Boston PD to Feds: We won’t bust legal bud

If the feds bust any local pot shops, they’ll be on their own — state police and Boston cops will not assist in any crackdown on businesses that are legal under state law, local authorities said.

Public Safety Secretary Daniel Bennett, who oversees the state police, told the Herald yesterday, “We have a state law that we’re intending to enforce, and the state law was voted on by the people of Massachusetts. We have no intention of raiding a pot shop that is legal under state law.”

Boston police spokesman Detective Lt. Michael McCarthy told the Herald in a statement last night: “Similar to our position on immigration, the BPD will not actively enforce federal marijuana laws at the local level. We will continue to enforce local drug laws to keep our neighborhoods safe.”

Earlier this week, Massachusetts-based U.S. Attorney Andrew Lelling said in a statement he could not guarantee the medical marijuana dispensaries, recreational pot shops, cultivators and customers would be immune from federal prosecution. This comes after Attorney General Jeff Sessions rescinded an Obama-era memo that shielded businesses in states that had legalized marijuana.

Unlike Colorado’s U.S. attorney, who explicitly said there would be no change in enforcement in the state, Lelling’s statement has stoked fears and increased uncertainty over the possibility of a federal crackdown on Bay State pot shops.

“I cannot … provide assurances that certain categories of participants in the state-level marijuana trade will be immune from federal prosecution,” Lelling said on Monday.

The U.S. attorney’s office declined to respond to Bennett’s remarks yesterday.

State officials, including the Cannabis Control Commission, have said they plan on moving forward with developing regulations for recreational use ahead of a July deadline.

Walpole police Chief John Carmichael, who is on the state’s Cannabis Advisory board, said Lelling’s statement could indicate a crackdown is coming.

“When you say that no certain entity is getting immunity, that’s saying not only is home cultivation and cultivation on public lands is a violation, but cultivation on a cultivation site or a dispensary is a violation,” Carmichael said.

State and local police, Carmichael said, have their hands tied, and are bound to enforce Massachusetts laws. If there is a crackdown, he said departments like his that have officers assigned to regional and federal drug task forces could be caught in a conflict between state and federal law.

“This is definitely one of the barriers,” Carmichael said.

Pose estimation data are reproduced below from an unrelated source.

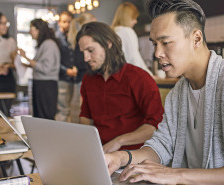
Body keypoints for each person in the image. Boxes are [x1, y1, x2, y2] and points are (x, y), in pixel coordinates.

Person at [105, 0, 224, 185]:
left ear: (196, 39)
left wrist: (176, 175)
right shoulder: (178, 93)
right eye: (155, 44)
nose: (157, 53)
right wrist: (120, 158)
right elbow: (161, 146)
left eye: (166, 42)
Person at [76, 22, 164, 153]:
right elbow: (86, 117)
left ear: (108, 44)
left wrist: (119, 141)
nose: (86, 58)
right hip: (99, 153)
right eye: (83, 52)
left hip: (132, 157)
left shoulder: (139, 78)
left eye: (90, 50)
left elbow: (155, 126)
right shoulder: (88, 80)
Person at [55, 12, 97, 122]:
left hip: (78, 77)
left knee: (78, 109)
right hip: (74, 77)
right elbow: (78, 60)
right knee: (75, 110)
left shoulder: (78, 37)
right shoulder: (80, 39)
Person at [18, 19, 60, 120]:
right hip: (42, 84)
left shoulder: (49, 44)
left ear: (39, 30)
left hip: (46, 85)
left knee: (45, 116)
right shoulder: (44, 44)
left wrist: (25, 57)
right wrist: (26, 65)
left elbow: (46, 68)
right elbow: (41, 65)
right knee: (39, 116)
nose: (29, 32)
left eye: (31, 29)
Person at [111, 2, 153, 76]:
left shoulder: (112, 32)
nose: (135, 22)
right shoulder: (127, 31)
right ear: (127, 17)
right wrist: (149, 75)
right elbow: (134, 59)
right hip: (128, 76)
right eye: (134, 18)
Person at [54, 11, 77, 122]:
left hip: (74, 78)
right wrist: (66, 71)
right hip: (62, 78)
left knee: (73, 109)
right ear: (59, 23)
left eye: (69, 22)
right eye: (64, 22)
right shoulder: (56, 38)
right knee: (63, 109)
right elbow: (54, 60)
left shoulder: (74, 37)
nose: (67, 24)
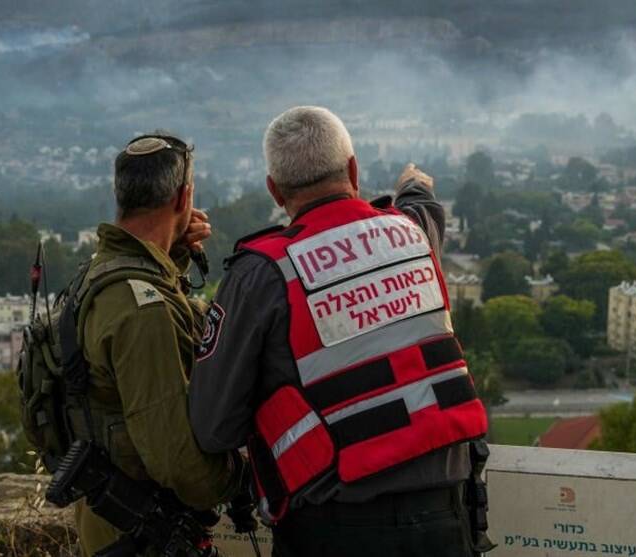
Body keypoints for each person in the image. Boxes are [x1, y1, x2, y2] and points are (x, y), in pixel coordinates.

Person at [188, 107, 490, 557]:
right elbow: (424, 213)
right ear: (353, 169)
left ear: (274, 190)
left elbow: (213, 428)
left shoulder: (261, 275)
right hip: (446, 521)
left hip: (333, 528)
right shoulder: (411, 236)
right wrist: (414, 187)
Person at [72, 134, 244, 556]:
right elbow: (179, 464)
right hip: (140, 534)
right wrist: (244, 475)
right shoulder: (142, 311)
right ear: (184, 196)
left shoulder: (99, 272)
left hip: (107, 521)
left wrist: (175, 254)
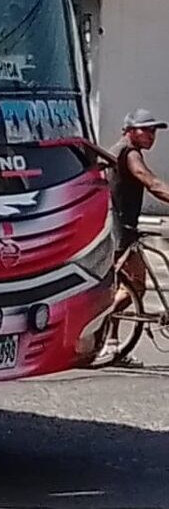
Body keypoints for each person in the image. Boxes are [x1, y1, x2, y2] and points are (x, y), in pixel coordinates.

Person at [95, 108, 169, 366]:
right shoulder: (128, 153)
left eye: (154, 130)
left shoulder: (118, 150)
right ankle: (101, 335)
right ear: (129, 130)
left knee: (132, 287)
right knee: (132, 286)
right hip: (119, 231)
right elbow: (150, 182)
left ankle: (111, 343)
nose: (152, 135)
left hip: (123, 228)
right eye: (146, 129)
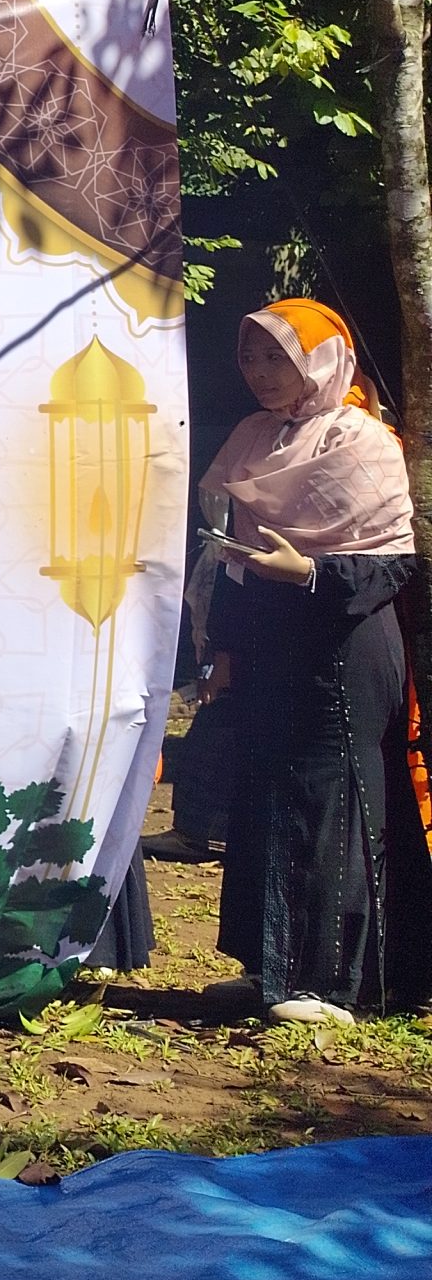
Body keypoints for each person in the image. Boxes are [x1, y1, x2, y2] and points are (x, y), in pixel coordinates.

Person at [202, 299, 420, 1024]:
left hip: (340, 645)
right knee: (264, 795)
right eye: (250, 356)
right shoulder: (253, 435)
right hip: (268, 642)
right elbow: (230, 555)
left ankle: (333, 982)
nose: (260, 372)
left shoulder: (362, 440)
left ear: (322, 360)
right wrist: (224, 648)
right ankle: (271, 968)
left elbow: (392, 561)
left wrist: (309, 573)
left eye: (278, 357)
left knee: (332, 801)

Also yesterday, Bennett said the exit of a major debit card payment processor from the Massachusetts medical marijuana industry could set up a safety risk for dispensaries that are now forced to only accept cash.

“Whenever there’s a cash industry that involves drugs, you’re always going to have a concern about that,” he said.

Several dispensaries wrote on social media this week they would only accept cash from patients.

“Each individual dispensary will have to take the necessary steps to ensure their patients are being served in a secure setting,” said David Torrisi, executive director of the Commonwealth Dispensary Association. “It’s primarily an inconvenience, but the security issue is real.”